A Short Commentary On Attitudes In The Training Community

I’m *still* trying to get caught up on emails and questions from nearly a month in the field, traveling and training with you folks out there. Two huge classes in two great parts of this nation- and the fact that I’ve got an inbox the size of Grand Teton is an honor. My mission is to make you better.

With that said, I’m always interested to hear some of the feedback I get on my own attitude. For me, I’m just happy to be alive and doing what I do. But I am normally taken aback when I hear the treatment others receive. For example, I got this as part of an email inquiry about two courses:

I sit in front of a computer mostly for work and I  don’t want to fail/suck by not being physically adequate when I train with you.

To which I answered:

I will NEVER, under any circumstances, talk down to anyone who finds their own physical limits. Ever. To do so would be undermining your own development and personally I wouldn’t be doing my job. We build one another up. My job is to help train you and a major part of that is you learning where you are now and points of improvement. The fact that you’re out there training is what’s important. If you can’t tell, some of these so-called trainers I’ve heard of singling out people in class is a major pet peeve of mine. I pride myself on a positive environment and camaraderie between all of my students.
The job is to build everyone up. You know where you’re weak and it would be wrong of me to point out anyone’s faults. I had a 1SG once who confronted some mild hazing by saying “your job as NCOs is to build your teams, not break them down”. That’s an attitude that stayed with me forever.
Unfortunately every so often such an attitude manifests in the community. Its certainly a free market, and you should train where you get the most for you, but also know that there is a difference between pushing someone to their limits and being a shithead.
Go out and do good. Build one another up. We’re all we’ve got.

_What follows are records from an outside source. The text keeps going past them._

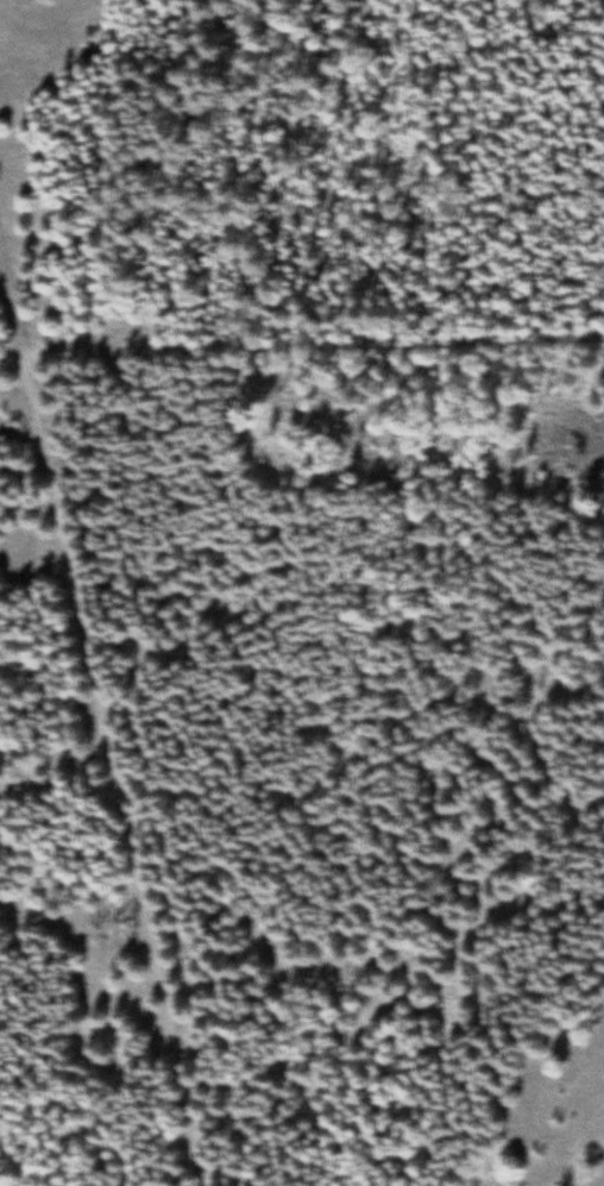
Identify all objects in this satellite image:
road: (12, 308)
road: (318, 347)
road: (16, 360)
park: (302, 593)
road: (105, 774)

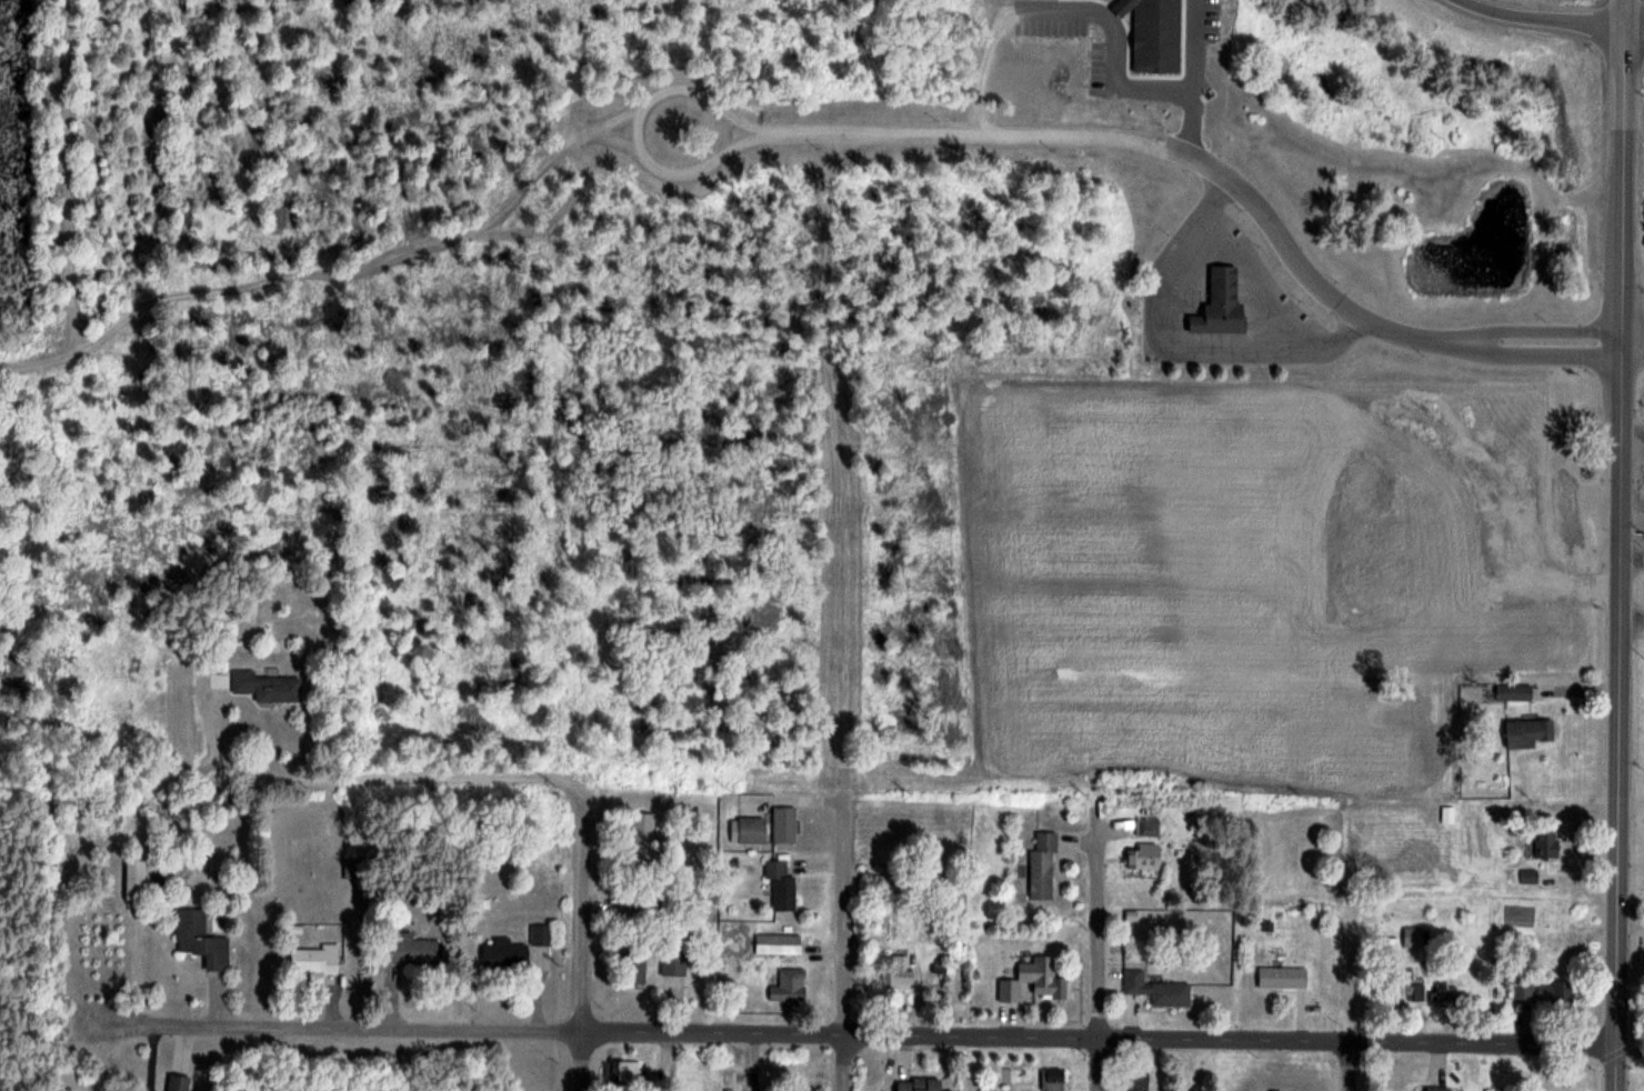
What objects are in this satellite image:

14 thoughts on “A Short Commentary On Attitudes In The Training Community

  1. pnoldguy

    You mean like “ Don’t be THAT GUY”? Even called that during training. Never went back; never will.

    1. Reader

      Men with kids likely have many priorities and obligations that result in low sleep patterns and all. Lots of guys need to know they have the guts to become the weapon the need to be for their family and community / heritage.

  2. robert dyer

    Certainly has a lot of merit in my view. I always enjoy reading your articles. I
    Am a Retired/Disabled Air Force Sgt and
    Amateur Radio Operator since 1964.
    You make,a lot of sense, de wb5eat

    Get Outlook for Android


  3. Keith Burgess

    Just read your latest email on training. What everyone needs is a simple piece of hope. You seem to be able to do that in spades, thank you for encouraging use in the right way of living. Keep up the good work.

  4. Building people up is why they call it “team building”. Having been an NCO in the non-SOF side of combat arms, you learn quickly to make the best out of what you’re dealt pertaining to personnel. Everyone has value and brings something different to the team, leaders just have to be smart enough to utilize the good and develop the lacking. More than once I was given “problem children” and turned them around by not being the A-hole they were expecting. There are no bad teams, just bad leaders. I once had plans of traveling a long distance to train at a school, but once I realized how arrogant and condescending the owner was I decided against it. There are no “elite warriors” in a partisan setting, everyone has weaknesses that have to be worked around. That being said, physical fitness is undeniably important, you really can’t be in good enough shape for hard field living. Do right by yourself and your team and continually seek to improve, one day at a time. And remember that it’s hard for everyone, whether you’re a new stud or old. You’re not faulty because you hate exercising lol! I hate it too but I hate not being physically capable to do the work more.

  5. DVM

    Excellent comments Badlands Rifleman. I will add that attending Brushbeater’s classes has MOTIVATED me to get in better shape. I’ve been to 4 of them and had the honor of helping with 2 or 3. Come on out to some of these classes and experience iron sharpening iron. We can all help each other. Trust me the fellowship is synergistic. You will leave EXCITED ABOUT improving your situation and wanting to take the next class!

  6. Pingback: Build Each Other Up – FOR GOD AND COUNTRY

  7. As a former Para back in the day my mind thinks it can write checks the body cant cash, that said, i have attended several of NC Scouts classes, all commo related, and at my age of 55, with physical ailments, many .mil related, some not having led a hard, physical and young and dumb and full of $%^ life, doing stupid $%^&, i am cashing that check.

    However, in ALL of the classes i have attended, and plan to attend, not ONCE have i been on the receiving end of any put down, nor have i witnessed it, NCS is the epitome of what we called, “The Quiet Professional.”

    He could have easily been cadre at Mackall, getting troops up to speed.